Wednesday, July 1, 2009
VC-backed M&As down in Q2
By Mass High Tech staff
The second quarter closed with the public stock markets posting their best quarter since 2003, while venture capital-backed startup investors saw the opposite story — one of the worst quarters in six years, according to newly released data.
Overall investor cashouts from VC-backed companies dropped 57 percent nationally, according to Dow Jones VentureSource, despite a slight opening of the window for initial public offerings.
Despite this morning’s news of the $107 million raised through an IPO by LogMeIn Inc. , New England’s VC-backed companies were poorly represented among the quarter’s top M&A and IPO deals. Just one Massachusetts company was among the top M&A deals — Network communications equipment maker Acme Packet Inc.’s purchase of privately held Maynard-based Covergence Inc. in April for $22.8 million.
Nationally, VC investors raised just $2.57 billion from the mergers or acquisitions of 67 portfolio companies in the second quarter, a 60 percent decline from last year’s second quarter and the lowest number of deals since 1999, VentureSource reported.

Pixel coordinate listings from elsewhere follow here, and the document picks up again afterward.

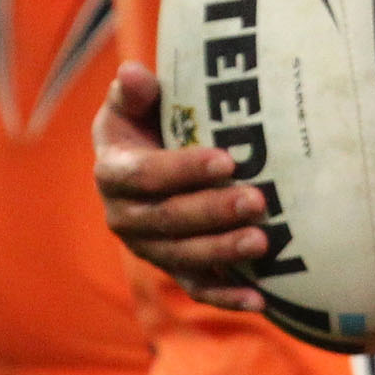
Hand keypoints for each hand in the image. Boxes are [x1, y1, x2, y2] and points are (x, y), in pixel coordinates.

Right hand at [92, 63, 266, 310]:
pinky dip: (225, 298)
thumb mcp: (134, 103)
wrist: (143, 160)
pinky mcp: (172, 267)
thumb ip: (135, 90)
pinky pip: (197, 288)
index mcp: (112, 172)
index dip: (183, 170)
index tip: (226, 160)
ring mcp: (148, 247)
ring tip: (262, 241)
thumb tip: (134, 74)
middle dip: (213, 212)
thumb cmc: (145, 122)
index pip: (144, 175)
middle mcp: (123, 216)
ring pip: (183, 257)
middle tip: (257, 200)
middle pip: (167, 219)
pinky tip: (258, 300)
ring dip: (223, 252)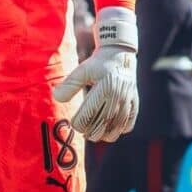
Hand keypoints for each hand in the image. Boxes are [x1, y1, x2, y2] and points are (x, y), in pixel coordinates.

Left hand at [51, 6, 138, 141]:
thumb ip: (69, 85)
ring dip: (109, 133)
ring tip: (99, 136)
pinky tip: (115, 130)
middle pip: (105, 123)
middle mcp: (118, 95)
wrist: (119, 54)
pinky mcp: (135, 100)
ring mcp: (128, 99)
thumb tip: (57, 98)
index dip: (81, 123)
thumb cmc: (97, 64)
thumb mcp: (81, 71)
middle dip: (94, 132)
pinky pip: (131, 119)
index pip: (90, 114)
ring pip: (119, 124)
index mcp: (104, 89)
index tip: (75, 125)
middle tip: (86, 135)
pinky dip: (124, 128)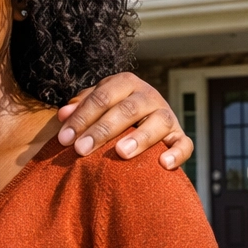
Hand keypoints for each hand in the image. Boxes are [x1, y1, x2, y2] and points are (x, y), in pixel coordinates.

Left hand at [55, 72, 192, 169]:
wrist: (141, 117)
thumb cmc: (111, 112)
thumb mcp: (96, 103)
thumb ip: (81, 107)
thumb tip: (63, 115)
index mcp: (126, 83)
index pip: (103, 97)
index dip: (82, 117)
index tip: (65, 138)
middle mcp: (148, 96)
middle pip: (127, 110)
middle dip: (102, 130)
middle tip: (81, 149)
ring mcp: (167, 115)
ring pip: (158, 122)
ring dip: (140, 137)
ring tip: (120, 153)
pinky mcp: (179, 135)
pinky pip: (184, 144)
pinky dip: (177, 153)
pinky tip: (163, 164)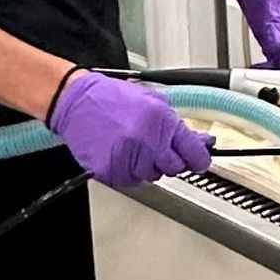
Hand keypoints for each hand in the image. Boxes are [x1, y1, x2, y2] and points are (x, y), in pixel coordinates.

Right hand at [50, 71, 213, 190]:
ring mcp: (129, 159)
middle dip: (169, 159)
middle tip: (155, 145)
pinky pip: (131, 181)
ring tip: (132, 145)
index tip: (199, 161)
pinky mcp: (111, 171)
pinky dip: (128, 170)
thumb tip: (202, 143)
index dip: (199, 159)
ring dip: (147, 165)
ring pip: (153, 176)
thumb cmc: (113, 99)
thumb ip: (178, 126)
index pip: (194, 154)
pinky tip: (120, 152)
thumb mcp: (155, 102)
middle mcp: (147, 142)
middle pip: (174, 168)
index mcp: (162, 122)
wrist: (77, 101)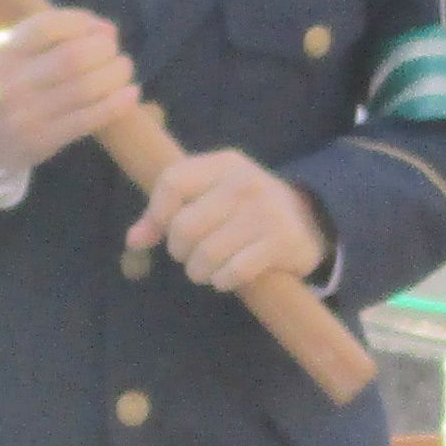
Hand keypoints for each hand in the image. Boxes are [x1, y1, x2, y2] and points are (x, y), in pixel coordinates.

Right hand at [0, 5, 142, 172]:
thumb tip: (105, 28)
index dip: (84, 23)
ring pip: (86, 89)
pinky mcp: (44, 140)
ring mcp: (28, 114)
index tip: (103, 30)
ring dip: (116, 75)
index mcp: (1, 52)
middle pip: (73, 58)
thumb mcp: (6, 50)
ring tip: (123, 69)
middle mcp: (12, 82)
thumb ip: (47, 33)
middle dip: (105, 50)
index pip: (48, 26)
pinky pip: (89, 119)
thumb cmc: (3, 83)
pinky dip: (117, 104)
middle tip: (114, 51)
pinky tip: (130, 94)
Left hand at [133, 149, 327, 293]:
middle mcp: (244, 182)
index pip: (173, 181)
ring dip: (199, 271)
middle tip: (190, 255)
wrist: (311, 218)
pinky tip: (227, 277)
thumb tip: (133, 240)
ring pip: (207, 254)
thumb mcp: (212, 196)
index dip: (157, 213)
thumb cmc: (246, 208)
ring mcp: (265, 213)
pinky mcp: (281, 243)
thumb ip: (169, 213)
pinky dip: (223, 281)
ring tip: (206, 270)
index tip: (160, 232)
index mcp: (223, 164)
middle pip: (185, 226)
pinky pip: (234, 272)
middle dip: (180, 251)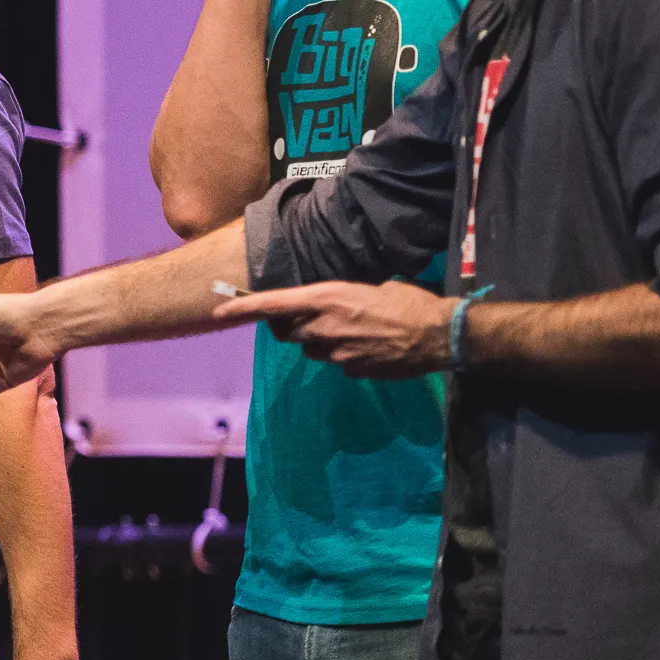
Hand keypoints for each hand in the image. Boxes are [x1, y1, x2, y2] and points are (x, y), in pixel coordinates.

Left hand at [215, 280, 450, 377]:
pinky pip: (336, 363)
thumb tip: (325, 306)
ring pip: (310, 350)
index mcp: (327, 299)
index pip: (274, 304)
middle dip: (291, 327)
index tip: (219, 311)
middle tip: (310, 318)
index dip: (244, 308)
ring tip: (351, 330)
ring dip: (319, 342)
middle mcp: (325, 327)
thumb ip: (337, 299)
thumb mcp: (368, 288)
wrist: (440, 334)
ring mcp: (337, 353)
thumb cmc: (409, 302)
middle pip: (287, 332)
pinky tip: (368, 346)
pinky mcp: (352, 371)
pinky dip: (343, 355)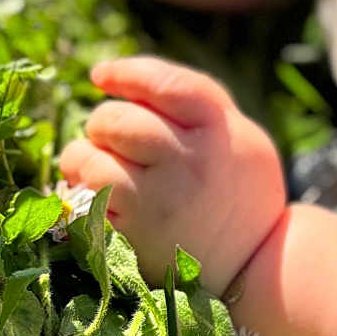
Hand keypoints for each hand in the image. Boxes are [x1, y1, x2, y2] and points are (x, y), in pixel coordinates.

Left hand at [58, 56, 288, 292]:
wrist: (255, 262)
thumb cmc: (242, 189)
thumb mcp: (241, 135)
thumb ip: (197, 105)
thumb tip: (124, 79)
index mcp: (218, 129)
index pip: (162, 84)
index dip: (125, 73)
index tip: (102, 75)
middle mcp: (188, 162)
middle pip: (119, 121)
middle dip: (102, 121)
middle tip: (107, 131)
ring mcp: (158, 202)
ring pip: (90, 161)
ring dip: (81, 157)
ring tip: (91, 161)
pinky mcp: (133, 237)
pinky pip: (85, 203)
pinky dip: (81, 194)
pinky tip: (95, 193)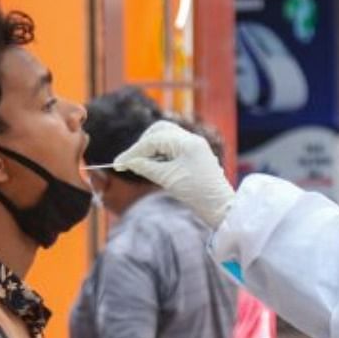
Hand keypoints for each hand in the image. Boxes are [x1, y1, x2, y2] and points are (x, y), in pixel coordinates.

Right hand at [113, 121, 235, 228]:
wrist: (221, 207)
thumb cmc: (197, 193)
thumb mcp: (168, 179)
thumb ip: (146, 167)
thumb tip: (129, 162)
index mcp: (187, 142)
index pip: (153, 140)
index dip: (133, 152)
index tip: (118, 164)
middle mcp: (192, 139)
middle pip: (159, 130)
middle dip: (143, 144)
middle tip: (131, 161)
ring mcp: (195, 146)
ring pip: (166, 137)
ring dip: (151, 148)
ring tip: (140, 164)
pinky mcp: (195, 155)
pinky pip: (173, 147)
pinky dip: (160, 153)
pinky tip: (153, 165)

What’s worse, with IPOs continuing to be a difficult avenue for VC investors to generate strong returns, M&A deal values are also trending downward. According to VentureSource, the overall median amount paid for a VC-backed company in the second quarter of 2009 was just under $22 million — a 46 percent drop from the nearly $41 million median deal value reported in the year-earlier quarter.

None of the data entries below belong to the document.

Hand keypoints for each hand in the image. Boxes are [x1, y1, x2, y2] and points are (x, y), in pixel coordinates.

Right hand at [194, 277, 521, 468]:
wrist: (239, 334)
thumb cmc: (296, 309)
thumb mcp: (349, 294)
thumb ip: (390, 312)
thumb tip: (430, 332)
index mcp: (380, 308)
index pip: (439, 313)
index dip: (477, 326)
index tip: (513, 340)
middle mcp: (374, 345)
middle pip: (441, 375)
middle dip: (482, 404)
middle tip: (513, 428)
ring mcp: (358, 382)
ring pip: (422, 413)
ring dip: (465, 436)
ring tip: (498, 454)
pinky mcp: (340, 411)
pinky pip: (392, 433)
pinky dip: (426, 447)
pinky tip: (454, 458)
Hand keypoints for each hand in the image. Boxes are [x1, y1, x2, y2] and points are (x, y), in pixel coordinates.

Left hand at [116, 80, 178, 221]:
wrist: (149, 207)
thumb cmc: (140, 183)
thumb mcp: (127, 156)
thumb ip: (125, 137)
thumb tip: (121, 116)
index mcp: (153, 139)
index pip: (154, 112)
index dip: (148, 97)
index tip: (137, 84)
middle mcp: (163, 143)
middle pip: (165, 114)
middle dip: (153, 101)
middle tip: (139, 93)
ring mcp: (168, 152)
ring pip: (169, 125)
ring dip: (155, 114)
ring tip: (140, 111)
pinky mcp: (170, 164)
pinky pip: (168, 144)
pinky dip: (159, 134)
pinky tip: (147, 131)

The deals themselves came quicker, however — with the median amount of time for portfolio companies to reach liquidity via M&A reported to be 4.5 years, or 25 percent faster than the 6-year median in the second quarter of 2008. VC-backed portfolio companies nationally also raised 30 percent less than the median amount reported a year ago: $16.3 million worth of venture capital raised compared with a $23.4 million median amount in the year-earlier quarter.

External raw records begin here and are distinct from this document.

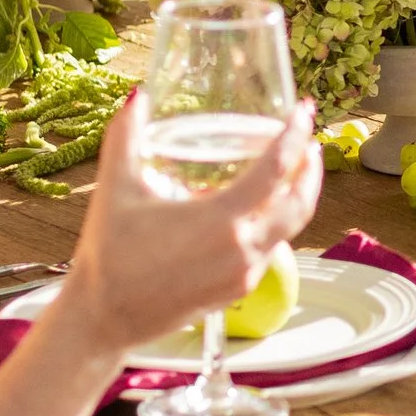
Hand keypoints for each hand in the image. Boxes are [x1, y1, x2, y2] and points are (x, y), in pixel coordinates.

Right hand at [55, 95, 322, 364]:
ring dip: (297, 196)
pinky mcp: (238, 291)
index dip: (296, 135)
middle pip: (300, 202)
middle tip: (308, 140)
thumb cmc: (109, 256)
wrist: (104, 318)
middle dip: (310, 168)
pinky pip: (271, 250)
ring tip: (292, 172)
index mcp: (220, 221)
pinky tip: (260, 210)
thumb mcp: (116, 188)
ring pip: (290, 229)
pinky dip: (276, 223)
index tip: (304, 112)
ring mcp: (244, 274)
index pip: (277, 170)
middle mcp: (241, 249)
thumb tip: (138, 96)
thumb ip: (125, 137)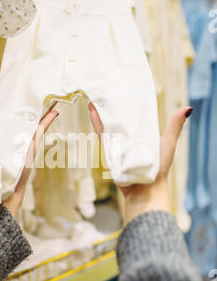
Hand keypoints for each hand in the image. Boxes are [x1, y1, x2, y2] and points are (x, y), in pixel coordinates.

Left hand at [0, 103, 58, 217]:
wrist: (4, 197)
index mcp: (17, 147)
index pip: (26, 129)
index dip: (32, 118)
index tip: (37, 107)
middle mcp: (24, 148)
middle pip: (36, 128)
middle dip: (43, 116)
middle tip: (52, 103)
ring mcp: (29, 151)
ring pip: (39, 131)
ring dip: (46, 119)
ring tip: (54, 107)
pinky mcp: (29, 155)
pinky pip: (37, 139)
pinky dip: (43, 128)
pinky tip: (48, 118)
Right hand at [89, 103, 192, 225]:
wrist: (146, 189)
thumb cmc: (160, 168)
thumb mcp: (168, 143)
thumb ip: (174, 126)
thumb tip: (187, 108)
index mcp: (142, 136)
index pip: (133, 118)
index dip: (127, 105)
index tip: (122, 92)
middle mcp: (129, 140)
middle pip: (118, 121)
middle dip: (111, 107)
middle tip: (105, 91)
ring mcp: (118, 146)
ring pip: (108, 126)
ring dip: (101, 113)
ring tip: (96, 99)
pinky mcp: (110, 152)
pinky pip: (102, 137)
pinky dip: (97, 125)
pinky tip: (93, 114)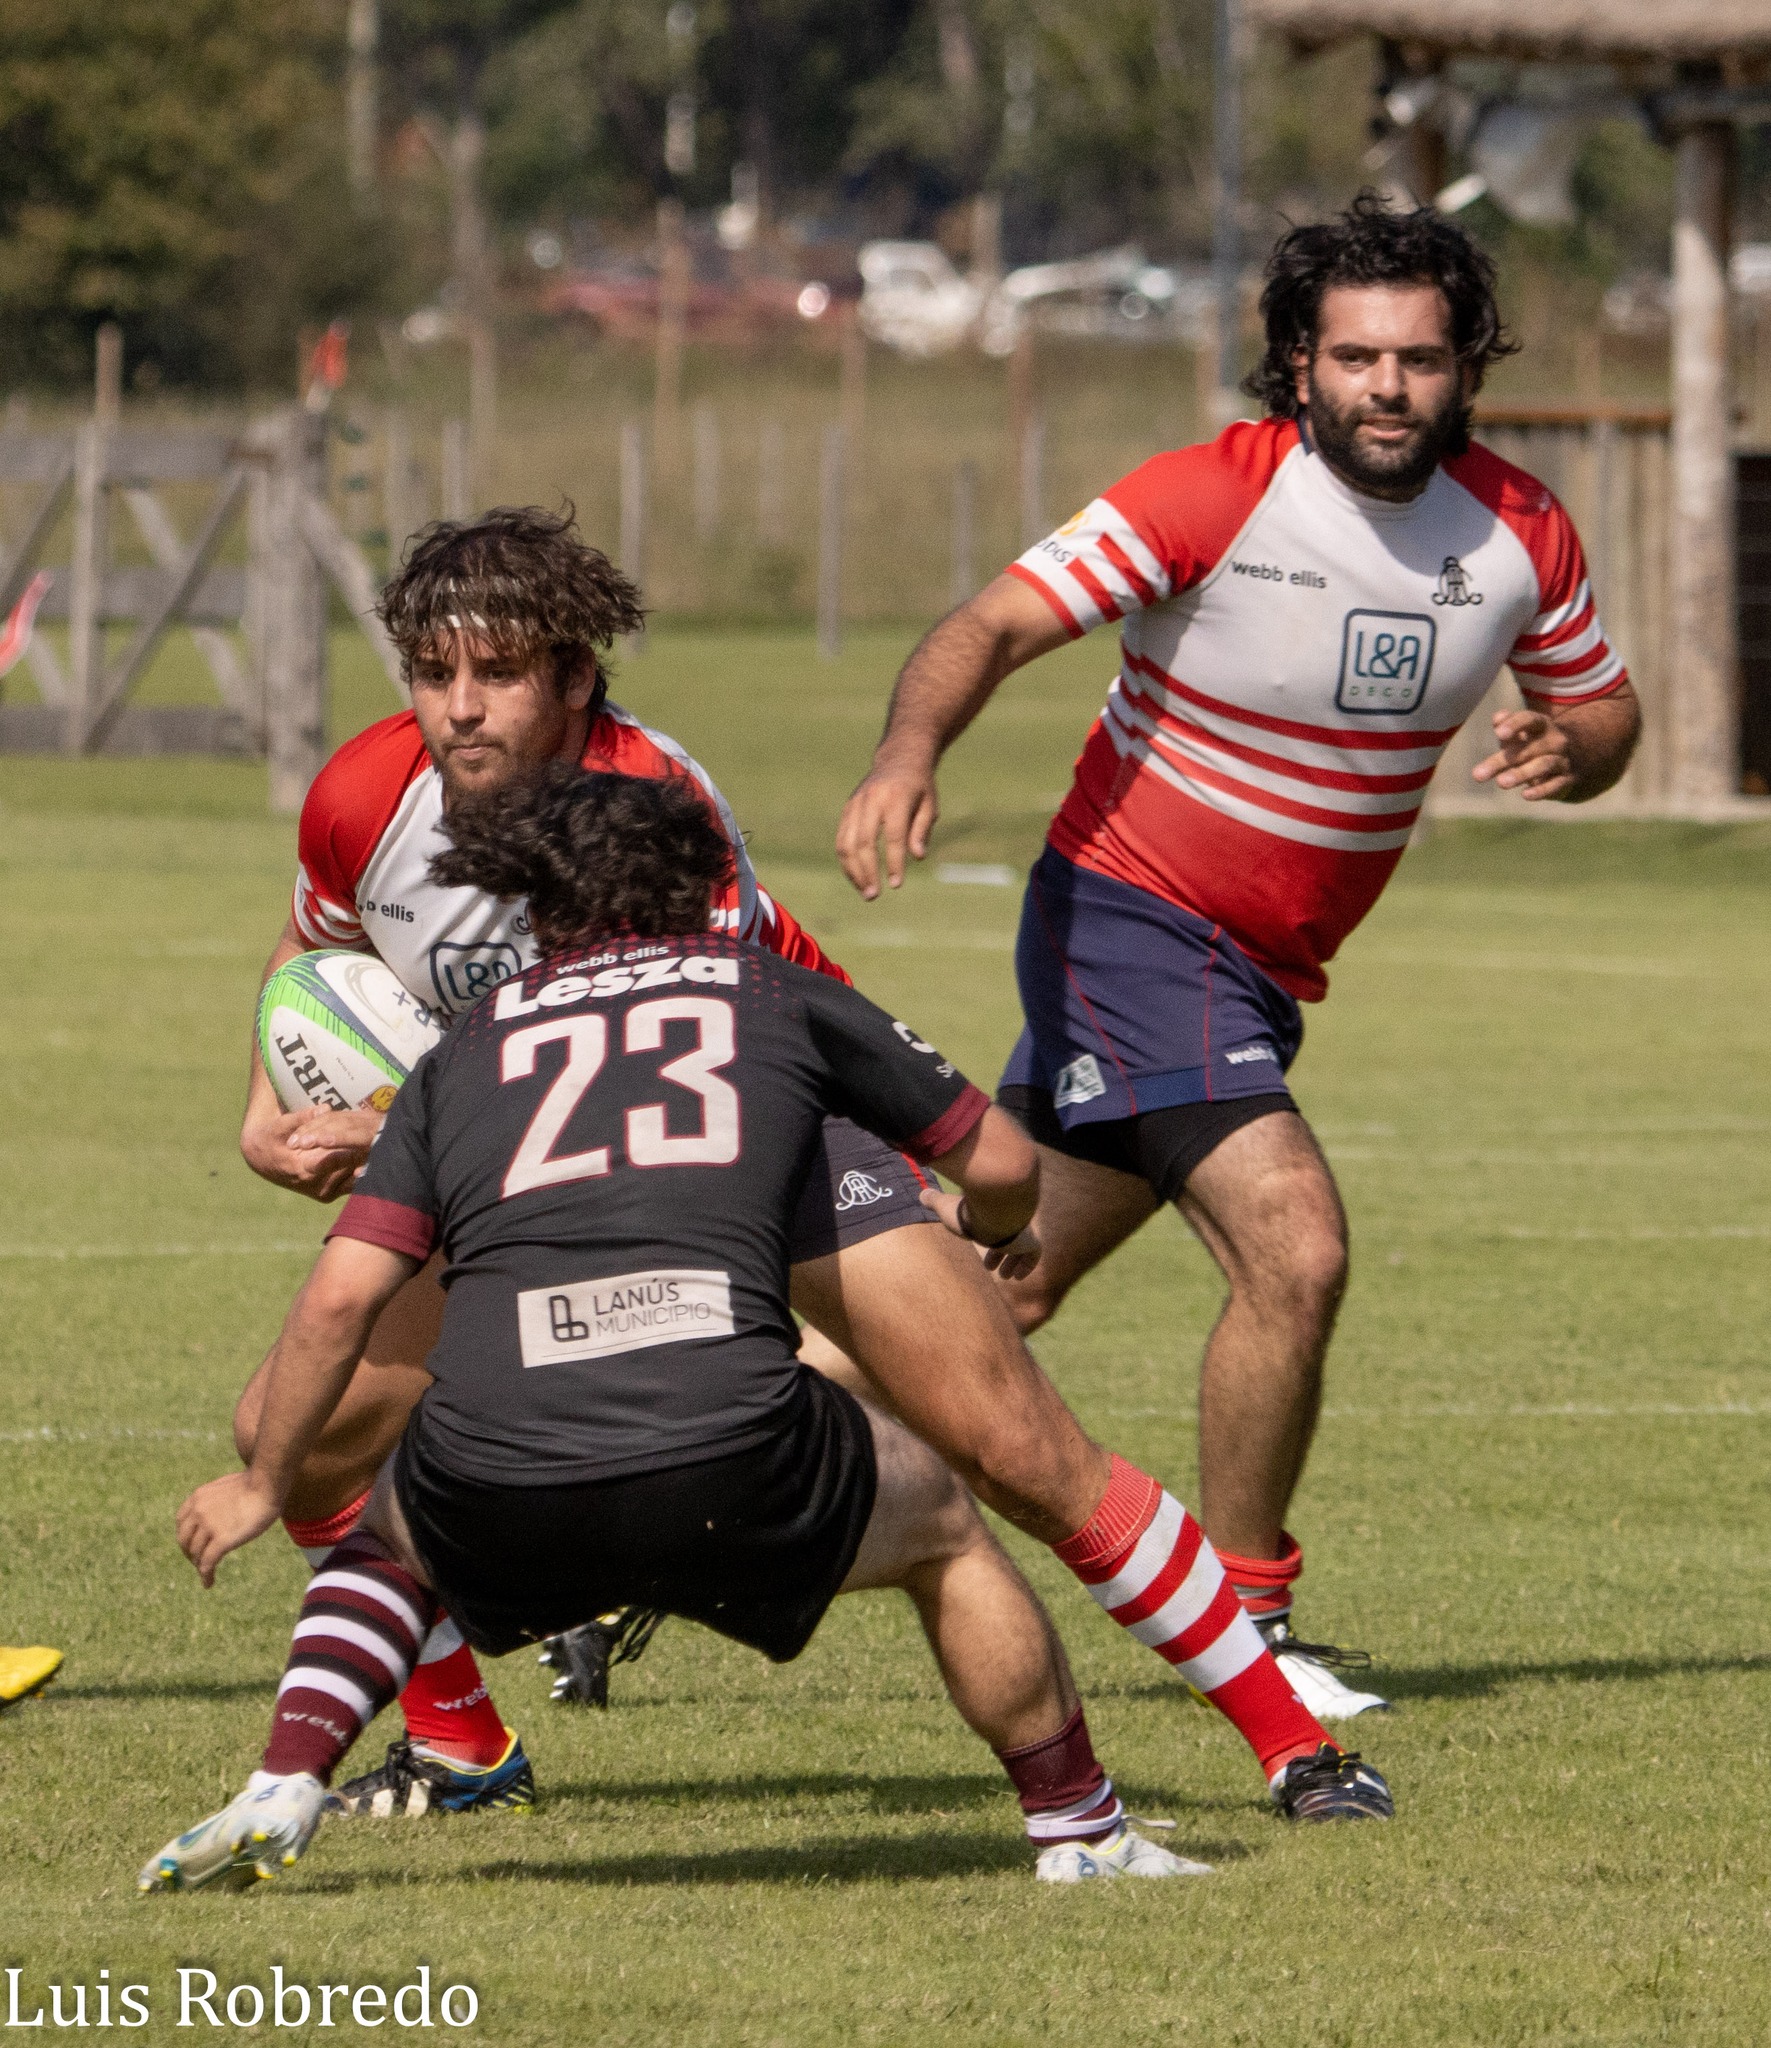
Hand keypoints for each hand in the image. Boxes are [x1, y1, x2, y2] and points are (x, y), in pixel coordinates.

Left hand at [177, 1472, 282, 1587]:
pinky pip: (208, 1563)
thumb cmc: (257, 1483)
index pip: (181, 1522)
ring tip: (207, 1574)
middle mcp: (198, 1511)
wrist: (268, 1484)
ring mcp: (209, 1526)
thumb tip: (223, 1507)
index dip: (186, 1536)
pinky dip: (206, 1575)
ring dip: (199, 1565)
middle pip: (184, 1540)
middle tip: (199, 1560)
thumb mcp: (228, 1486)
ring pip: (196, 1553)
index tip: (194, 1544)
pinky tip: (209, 1583)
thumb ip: (218, 1499)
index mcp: (198, 1497)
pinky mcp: (222, 1540)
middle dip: (190, 1553)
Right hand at [241, 1106, 383, 1201]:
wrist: (262, 1159)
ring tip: (388, 1143)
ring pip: (356, 1176)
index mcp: (305, 1170)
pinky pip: (354, 1183)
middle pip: (352, 1168)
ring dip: (370, 1161)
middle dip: (369, 1153)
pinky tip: (378, 1155)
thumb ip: (302, 1117)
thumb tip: (324, 1108)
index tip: (374, 1137)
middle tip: (389, 1137)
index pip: (337, 1159)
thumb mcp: (280, 1126)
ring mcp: (327, 1192)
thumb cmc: (271, 1138)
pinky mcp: (332, 1193)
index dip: (357, 1148)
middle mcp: (318, 1186)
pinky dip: (365, 1170)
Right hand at [836, 759, 939, 898]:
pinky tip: (857, 878)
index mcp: (896, 797)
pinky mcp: (848, 809)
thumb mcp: (930, 805)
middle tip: (874, 895)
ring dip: (853, 871)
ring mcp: (856, 804)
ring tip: (865, 892)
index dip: (893, 862)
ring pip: (847, 843)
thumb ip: (921, 830)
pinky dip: (847, 862)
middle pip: (864, 841)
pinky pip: (842, 839)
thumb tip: (917, 857)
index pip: (893, 836)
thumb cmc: (919, 786)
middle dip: (868, 871)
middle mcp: (872, 799)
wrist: (899, 759)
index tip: (896, 884)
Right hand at [919, 1187, 1041, 1280]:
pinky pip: (1033, 1255)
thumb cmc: (966, 1210)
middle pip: (1007, 1237)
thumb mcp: (945, 1206)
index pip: (991, 1225)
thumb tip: (922, 1195)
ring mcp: (1021, 1230)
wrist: (991, 1210)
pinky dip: (1026, 1267)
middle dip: (999, 1253)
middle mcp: (1008, 1220)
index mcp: (990, 1212)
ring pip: (1021, 1247)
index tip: (978, 1248)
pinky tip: (1016, 1278)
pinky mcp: (1029, 1242)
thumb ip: (935, 1200)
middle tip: (990, 1267)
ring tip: (1003, 1277)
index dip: (985, 1237)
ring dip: (1011, 1263)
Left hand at [1471, 708, 1574, 801]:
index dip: (1515, 725)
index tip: (1499, 734)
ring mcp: (1563, 760)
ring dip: (1522, 774)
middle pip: (1530, 748)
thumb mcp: (1522, 733)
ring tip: (1501, 782)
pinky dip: (1541, 790)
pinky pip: (1556, 784)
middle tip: (1478, 774)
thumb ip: (1507, 724)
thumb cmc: (1535, 744)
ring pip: (1544, 765)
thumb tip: (1497, 718)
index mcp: (1542, 725)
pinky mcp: (1567, 780)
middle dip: (1503, 760)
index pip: (1530, 719)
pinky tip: (1525, 795)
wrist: (1573, 760)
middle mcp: (1555, 741)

In the first quarter, VC deals in Massachusetts and New England dropped another 16 percent from the year earlier — which itself had been off 40 percent from first-quarter 2007.
New England totaled just 61 VC deals in first-quarter 2009 for a value of $594 million, according to Dow Jones VentureSource. It was the lowest first-quarter investment total since 1998, when local financings reached $439 million.